DFN3, an X-linked non-syndromic mixed deafness, is associated with mutations of BRAIN-4 (POU3F4) which encodes a POU transcription factor. The clinical hallmarks of DFN3 are a conductive hearing loss with perilymphatic gusher during surgery and progressive sensorineural deafness. We generated a mouse model of DFN3 by a targeting disruption of Brain-4 (Brn-4) and elucidated the pathology of deafness and the underlying mechanisms. The hearing of mutant mice was assessed by auditory brainstem response (ABR) as compared with that of wild-type control mice. Wild-type mice (12W) exhibited normal ABR waveforms and thresholds (23±3dB SPL, n=9). Mice homozygous for Brn-4 deletion (12W) showed a significant elevation of ABR thresholds (90±5dB SPL, n=8).

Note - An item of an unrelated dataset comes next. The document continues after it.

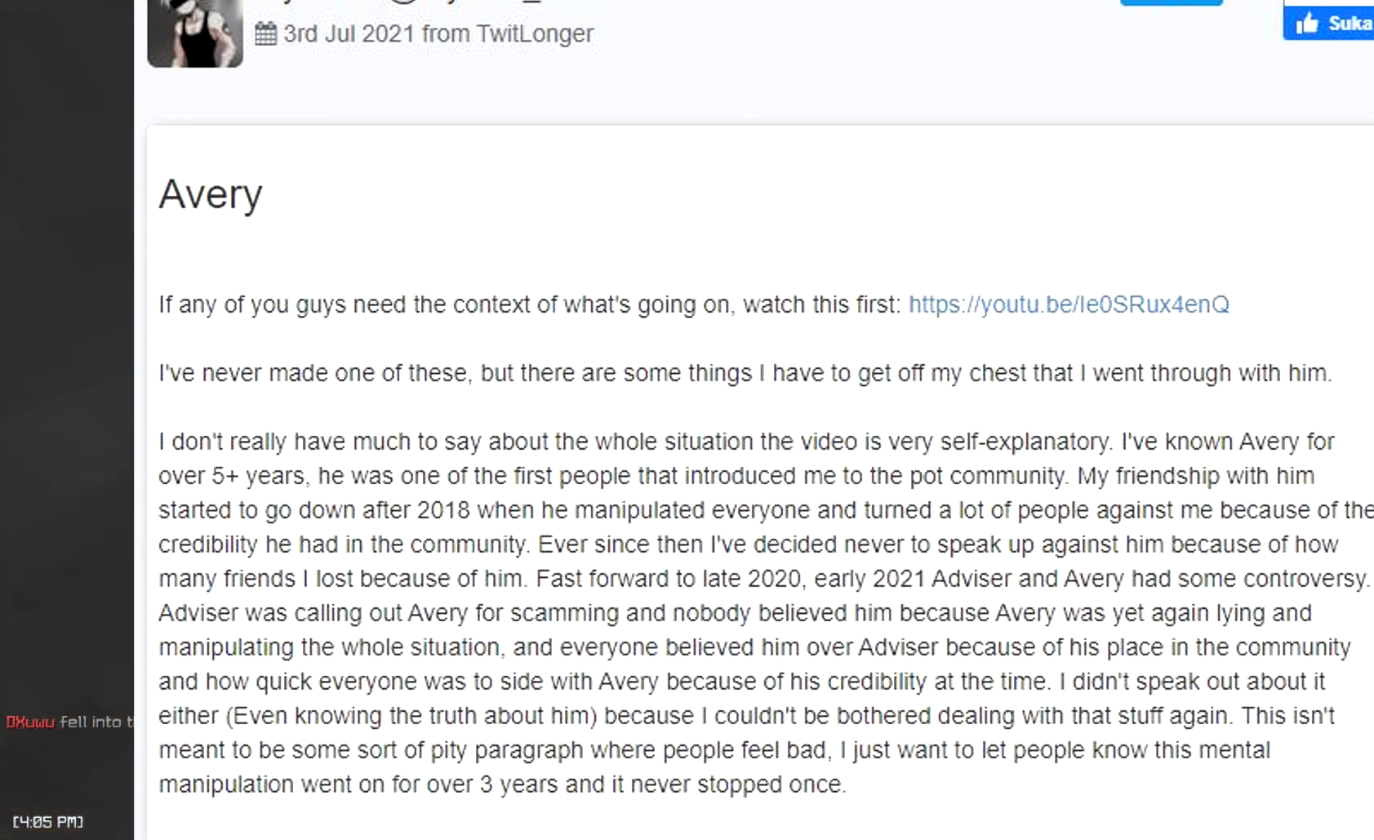
{"keys": ["w"], "mouse": ["left"], "events": [[16, "mouse_left", "up"], [100, "mouse_left", "down"], [183, "mouse_left", "up"], [300, "mouse_left", "down"], [367, "mouse_left", "up"], [450, "mouse_left", "down"]]}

The middle ear including the ossicular chains of homozygous mutant mice appeared grossly normal, indicating that the deafness of Brn-4 deficient mice is unlikely to be conductive in origin. To further elucidate the site responsible for the deafness, the endocochlearpotential (EP) was measured through the cochlear lateral wall. The wild-type mice showed 101±9mV of the EP (n=9). On the other hand, the EP averaged 45±7mV (n=7) in homozygous mutant mice. Electron microscopy revealed that suprastrial fibroblasts in mutant mice were lacking in irregular processes or plasma membrane outfoldings. The volume of the cytoplasm and the number of mitochondria were also decreased. Fibroblasts filling the area between the stria vascularis and bony otic capsule were devoid of processes of the cell or mitochondria. Extracellular fibrous strands were sparse in mutant mice as compared with those in wild mice. On the other hand, the organ of Corti, the spiral ganglion cells, and the stria vascularis are grossly normal appearance. Brn-4 message was intensively observed in the spiral ligament and suprastrial cells as well as the cochlear capsule using non-isotopic in situ hybridization. These findings suggest that Brn-4 plays a critical role in the development of fibroblasts along the cochlear duct, contributing to the generation of the EP and the responsible site for DFN3.